Shedding Light on Axial Stress Effect on Resonance Frequencies of Nanocantilevers

• Published in: ACS nano Vol. 5; no. 6; pp. 4269 - 4275
• Main Authors: Pini, Valerio, Tamayo, Javier, Gil-Santos, Eduardo, Ramos, Daniel, Kosaka, Priscila, Tong, Hien-Duy, van Rijn, Cees, Calleja, Montserrat
• Format: Journal Article
• Language: English
• Published: United States American Chemical Society 28.06.2011
• Subjects: Biocompatible Materials - chemistry; Elasticity; Finite Element Analysis; Gold - chemistry; Metals - chemistry; Microscopy, Electron, Scanning - methods; Models, Statistical; Nanostructures - chemistry; Nanotechnology - methods; Normal Distribution; Optics and Photonics - methods; Reproducibility of Results; Silicon Compounds - chemistry; Surface Properties; Temperature; cantilevers; surface stress; optomechanics; nanomechanical sensors
• ISSN: 1936-0851; 1936-086X
• DOI: 10.1021/nn200623c

The detection back-action phenomenon has received little attention in physical, chemical, and biological sensors based on nanomechanical systems. We show that this effect is very significant in ultrathin bimetallic cantilevers, in which the laser beam that probes the picometer scale vibration largely modifies the resonant frequencies of the system. The light back-action effect is nonlinear, and some resonant frequencies can even be reduced to a half with laser power intensities of 2 mW. We demonstrate that this effect arises from the stress and strain generated by the laser heating.
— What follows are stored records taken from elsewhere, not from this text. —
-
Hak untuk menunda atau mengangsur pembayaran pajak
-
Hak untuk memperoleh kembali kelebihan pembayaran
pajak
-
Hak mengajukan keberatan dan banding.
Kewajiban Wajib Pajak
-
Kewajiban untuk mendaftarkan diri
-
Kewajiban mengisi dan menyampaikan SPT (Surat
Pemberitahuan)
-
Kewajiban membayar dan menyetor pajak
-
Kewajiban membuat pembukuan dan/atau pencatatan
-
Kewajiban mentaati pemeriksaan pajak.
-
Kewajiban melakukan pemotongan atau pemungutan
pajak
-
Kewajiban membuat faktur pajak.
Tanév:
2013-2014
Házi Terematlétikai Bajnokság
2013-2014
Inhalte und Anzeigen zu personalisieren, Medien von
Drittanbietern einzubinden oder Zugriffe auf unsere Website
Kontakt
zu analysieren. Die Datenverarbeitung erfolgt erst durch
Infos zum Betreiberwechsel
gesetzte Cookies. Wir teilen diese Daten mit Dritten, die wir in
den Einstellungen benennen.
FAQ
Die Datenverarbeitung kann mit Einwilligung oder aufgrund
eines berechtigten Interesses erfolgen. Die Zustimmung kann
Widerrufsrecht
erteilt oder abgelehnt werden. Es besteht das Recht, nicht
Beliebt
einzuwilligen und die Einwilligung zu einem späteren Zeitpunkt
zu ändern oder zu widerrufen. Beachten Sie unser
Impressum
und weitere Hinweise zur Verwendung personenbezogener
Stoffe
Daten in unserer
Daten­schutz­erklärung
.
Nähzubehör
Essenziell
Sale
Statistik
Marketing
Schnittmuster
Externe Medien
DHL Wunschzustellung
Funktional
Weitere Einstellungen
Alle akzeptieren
The experiments are explained by two-dimensional nonlinear elasticity theory and supported by finite element simulations. The found phenomenology is intimately connected to the old unsolved problem about the effect of surface stress on the resonance frequency of singly clamped beams. The results indicate that to achieve the ultimate detection limits with nanomechanical resonators one must consider the uncertainty due to the detection back-action.